I think the results show the compelling value proposition of SaaS. Open source BI has dramatically reduced upfront software costs, but the implementation and maintenance resource requirements are not much better than traditional BI. In-memory can be very affordable to initially deploy but doesn’t scale well and is not necessarily as powerful.

SaaS BI has power along with affordability, scalability, and ease of use. That message is spreading more quickly than we thought it would, perhaps because companies have a greater willingness to consider more options in order to achieve their technology goals.

Only 37 percent of respondents said they would use SaaS BI with a SaaS operational application such as Salesforce.com. That means 63 percent would use SaaS with an on-premise or in-house operational solution. Can you explain that response?

There was an assumption made early on about SaaS BI solutions: they were appropriate only for data coming from other SaaS systems, like Salesforce.com. However, this is simply not the case. SaaS BI can handle data from any system, either on-premise, as with an Oracle database or desktop Excel files, or from SaaS systems. This survey indicates that customers understand this – they know that BI solutions can pull data from multiple sources, and they expect SaaS BI to do that, too.

One concern that is sometimes voiced about SaaS is that IT can lose control of an off-premise solution. Did the survey address that?

The survey did address the issue of IT opposition, which is usually due to concerns about control.

It’s valuable to break that up that discussion into various components, however, since IT departments are increasingly willing to have the “plumbing” aspect of BI -- maintenance of hardware and servers -- offloaded to third parties. The remaining control concern is about the security of the data itself and ensuring that a SaaS system doesn’t somehow disrupt the company’s other systems.

With BI, this is less of a concern, since the security issues are now well known and addressed, while the source data is often kept in operational systems or other data warehouses from which the BI system is pulling. In short, BI is analyzing your data, but not interfering with it.

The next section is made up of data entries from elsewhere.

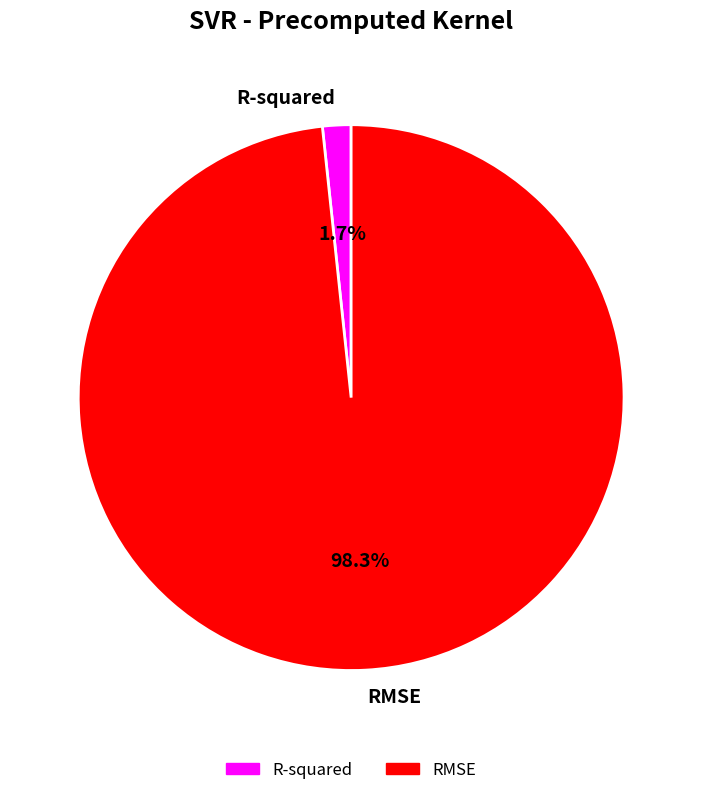

How many segments does this pie chart have?

2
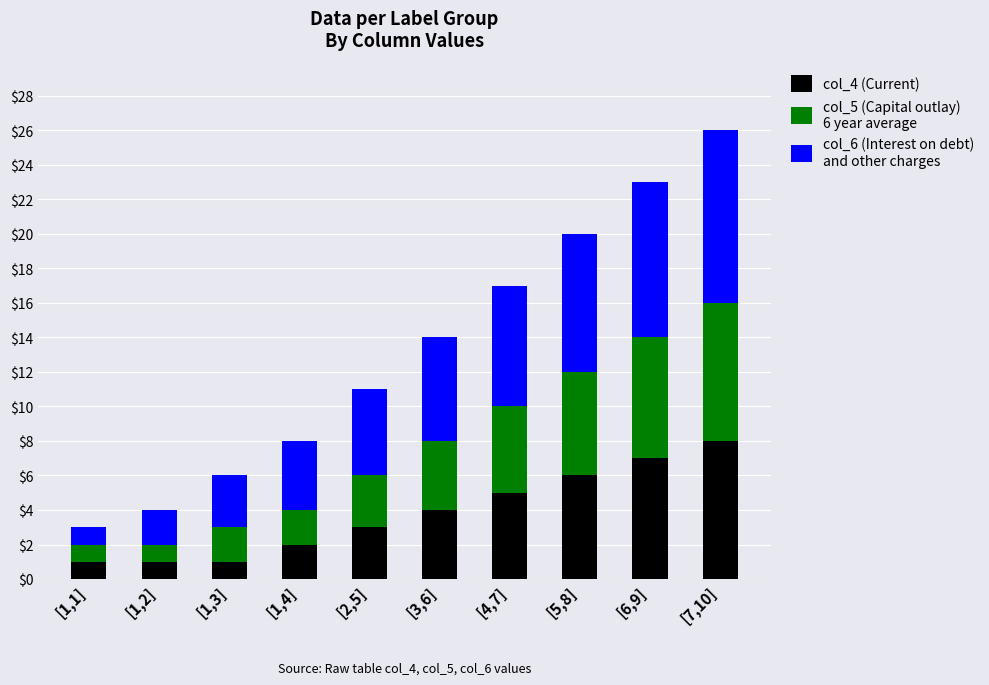

At which category is the sum across all series the highest?

[7,10]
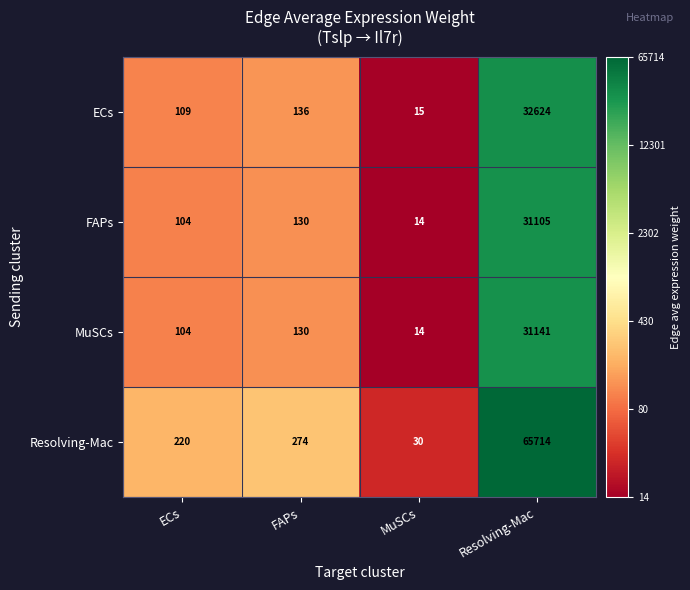

Reading left to right, extract all data points from this chart.

ECs: 109	136	15	32624
FAPs: 104	130	14	31105
MuSCs: 104	130	14	31141
Resolving-Mac: 220	274	30	65714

Over half of respondents said they would use SaaS BI in conjunction with an in-house BI/DW system. Is that a common trend among your customers? What size companies tend to use SaaS BI along with in-house systems, and in what ways?

This was an interesting statistic, since many Birst customers use our SaaS BI solution in conjunction with another in-house system. Historically, companies tried to build one single master BI system to rule them all, but quickly discovered that this was untenable due to cost and complexity. Now, there is much more of a portfolio approach.

Interestingly, customers are ahead of the industry analysts on this. We have many customers who say, “Well, I installed on-premise BI for the finance team years ago, but now I need something for marketing and sales, and it’s too expensive for me to extend what I already have. Since you’re compatible, faster to deploy, and more affordable, we’ll go with Birst.”

This is in contrast to questions we get from industry analysts all the time, who ask, “Why would anyone rip out their expensive on-premise system and replace it with Birst?” The answer is clear -- customers won’t rip out their old systems. They’ll just add Birst alongside the existing systems to address their growing list of BI projects.